Much like she was doing months ago on our virtual session, Evelyn has been urging me to tell Grant about the loss. But I honestly never found a good time. When I started to pull myself out of my stupor, I wanted to focus on my future, not my past. I wanted to find meaning in what my life looked like now, not how the impact of that day catapulted me into a different dimension of the life I had envisioned.

Plus, the better I did, the more weight I saw Grant lose off his shoulders. My recovery reflected in Grant's demeanor, even if he didn't mean for that to happen. The longer I went without telling him, the more I convinced myself it was better for him to live without this pain I'd carried for both of us.

For so long, I tried to find love somewhere else, in someone else’s arms, but it never felt right. Then, when Grant and I reconnected intimately in Malibu, I couldn’t fight the attraction any longer.

Maybe I was wrong in keeping this to myself, but I didn’t see what Grant would gain from knowing. It’s selfish; I know that now. By the look on his face, I can almost say with absolute certainty that I had judged this entire thing incorrectly.

“I’m sorry, what?” he asks, his voice no more than a whisper.

I look down. I can’t look at him. I feel the guilt mounting in my chest from how horribly I misjudged this entire situation.

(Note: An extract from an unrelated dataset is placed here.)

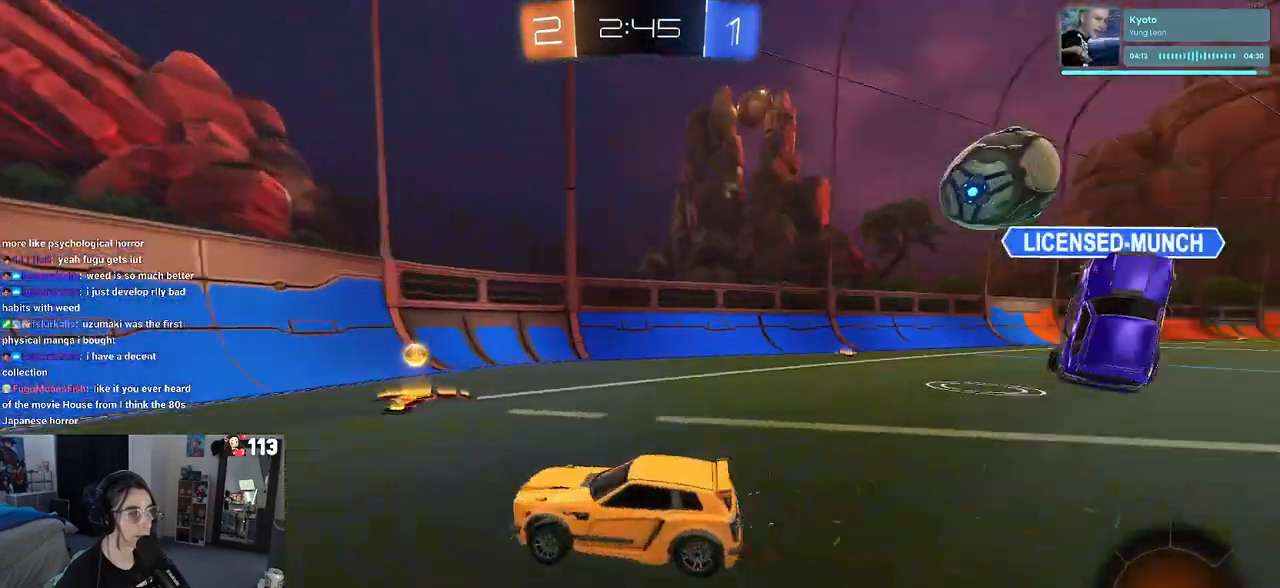
{"buttons": [], "left_stick": "right", "right_stick": "center", "events": [[50, "SQUARE", "down"], [167, "SQUARE", "up"], [183, "left_stick", "right"]]}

I saw everything as my pain and mine alone to bear.

“I was pregnant that day I called you. The day of the shooting.” Tears are falling down my cheeks, and I feel like my entire body is going to crumble.

There is a very likely chance we won't recover from this. Forgiveness might not be possible for him and I don't know how I'll cope with that loss on top of everything else my heart has endured.

He’s got a look of utter devastation. The weight of the silence between us is consuming me, so I repeat myself in case the words aren’t registering for him.

“The day of the shooting, that’s why I said I had to talk to you.”

He’s nodding, absorbing my words, until he finally speaks. “Yeah, I heard that part already. I missed the part regarding why you didn’t tell me this when it happened?” He’s calm, but I can feel the tension radiating off his body.

There’s barely anyone out right now. The cold streets are quiet, but even if there was a crowd moving along this path we are standing on, I think nothing could take away my focus from the look of utter heartbreak I see on Grant’s face.

It feels like we are the only two human beings here, standing in New York, our hearts being ripped out in ways I never thought possible. I thought I had already lived through my hardest day, but it seems this one is a close second, and it’s one I could have avoided had I just taken Evelyn’s advice and been honest.